Oleh karena itu, setelah do’a-do’a tersebut dipanjatkan, hendaknya seorang hamba yakin bahwa do’a-do’anya akan dikabulkan Allah, walau dalam tiga pilihan yang masih dirahasiakan tersebut. Hanya Allah yang Memilih, Menghendaki dan Mengetahuinya. Allah berfirman: “Dan apabila hamba-hamba-Ku bertanya kepadamu tentang Aku, maka (jawablah), bahwasanya Aku adalah dekat. Aku mengabulkan permohonan orang yang berdo`a apabila ia memohon kepada-Ku, maka hendaklah mereka itu memenuhi (segala perintah)-Ku dan hendaklah mereka beriman kepada-Ku, agar mereka selalu berada dalam kebenaran.” (QS. al-Baqoroh; 2/186)

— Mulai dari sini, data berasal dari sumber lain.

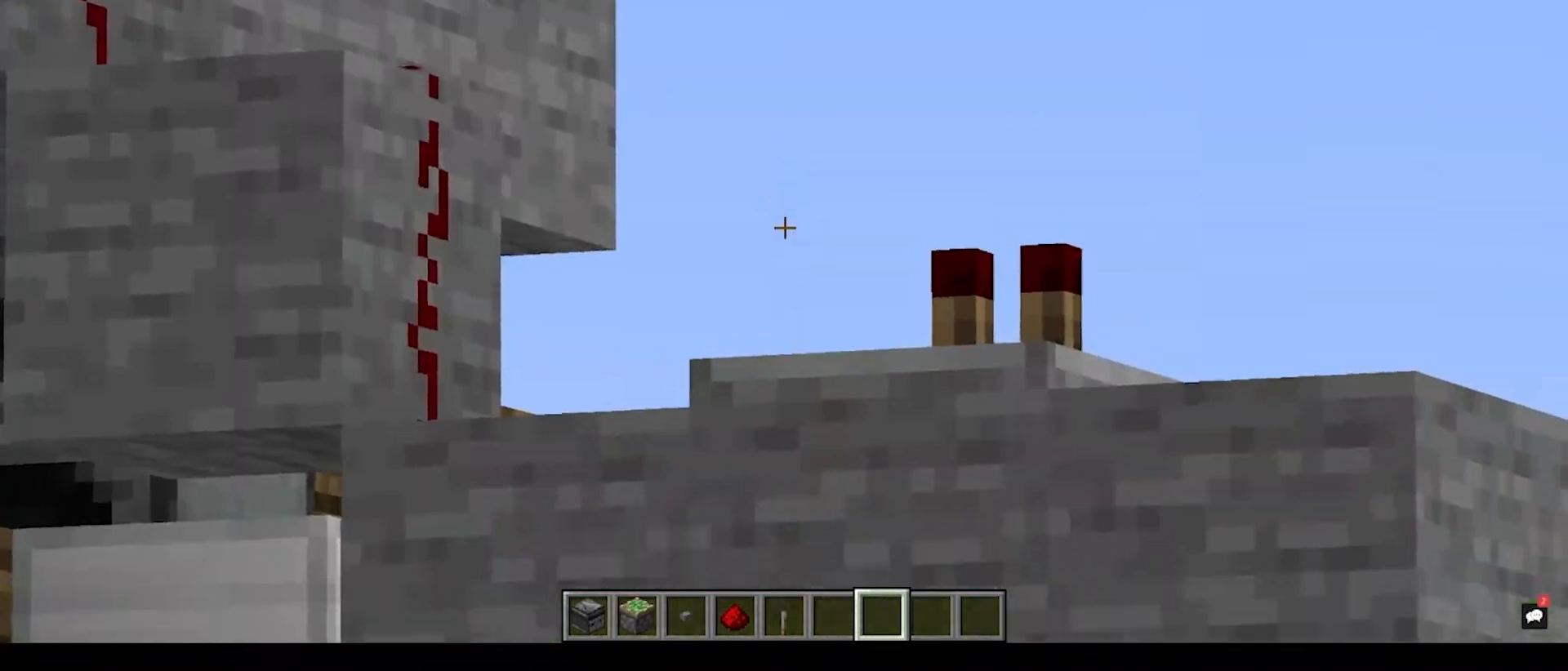
{"keys": [], "mouse": [], "events": []}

As-Syaikh Ibnu Athaillah Ra meneruskan:

لَا يُشَكِّكَنَّكَ فِى الوَعْدِ عَدَمَ وُقُوْعِ المَوْعُوْدِ وَاِنْ تَعَيَّنَ زَمَنُهُ لِئَلّاَ يَكُوْنَ ذَلِكَ قَدْحًا فِى بَصِيْرَتِكَ وَاِخْمَادًا لِنُوْرِ سَرِيْرَتِكَ

“Jangan sekali-kali meragukan janji Allah karena belum terpenuhinya janji itu walau batas pelaksanaannya sudah sangat dekat, supaya yang demikian itu tidak menjadikan redupnya sinar mata hatimu dan memadamkan cahaya rahasia batinmu”.
           
Allah Lebih Mengetahui akan keadaan hamba-hamba-Nya, baik urusan dunia, agama maupun akhirat, terlebih urusan rizki-rizki bagi mereka, karena dengan urusan rizki-rizki itu manusia akan menjadi selamat atau tidak. Allah tidak mengingkari janji-Nya bahwa setiap hamba-Nya yang berdo’a dengan benar kepada-Nya pasti dikabulkan. Sebagaimana ditegaskan oleh firman-Nya:  “Allah tidak akan menyalahi janji-Nya, tapi kebanyakan manusia tak mengetahui”. (QS. 30; 6)

Namun demikian, bagi hamba-hamba beriman—berkat kasih sayang-Nya yang dalam kepada mereka—apa saja yang diberikan kepadanya haruslah yang menjadikan mereka lebih baik. dalam hal ini Allah adalah yang lebih mengetahuinya. Allah menegaskan dengan firman-Nya : “Dan jikalau Allah melapangkan rizki kepada hamba-hamba-Nya tentulah mereka akan melampaui batas di muka bumi, tetapi Allah menurunkan apa yang dikehendaki-Nya dengan ukuran. Sesungguhnya Dia Maha Mengetahui (keadaan) hamba-hamba-Nya lagi Maha Melihat”. (QS. 42; 27)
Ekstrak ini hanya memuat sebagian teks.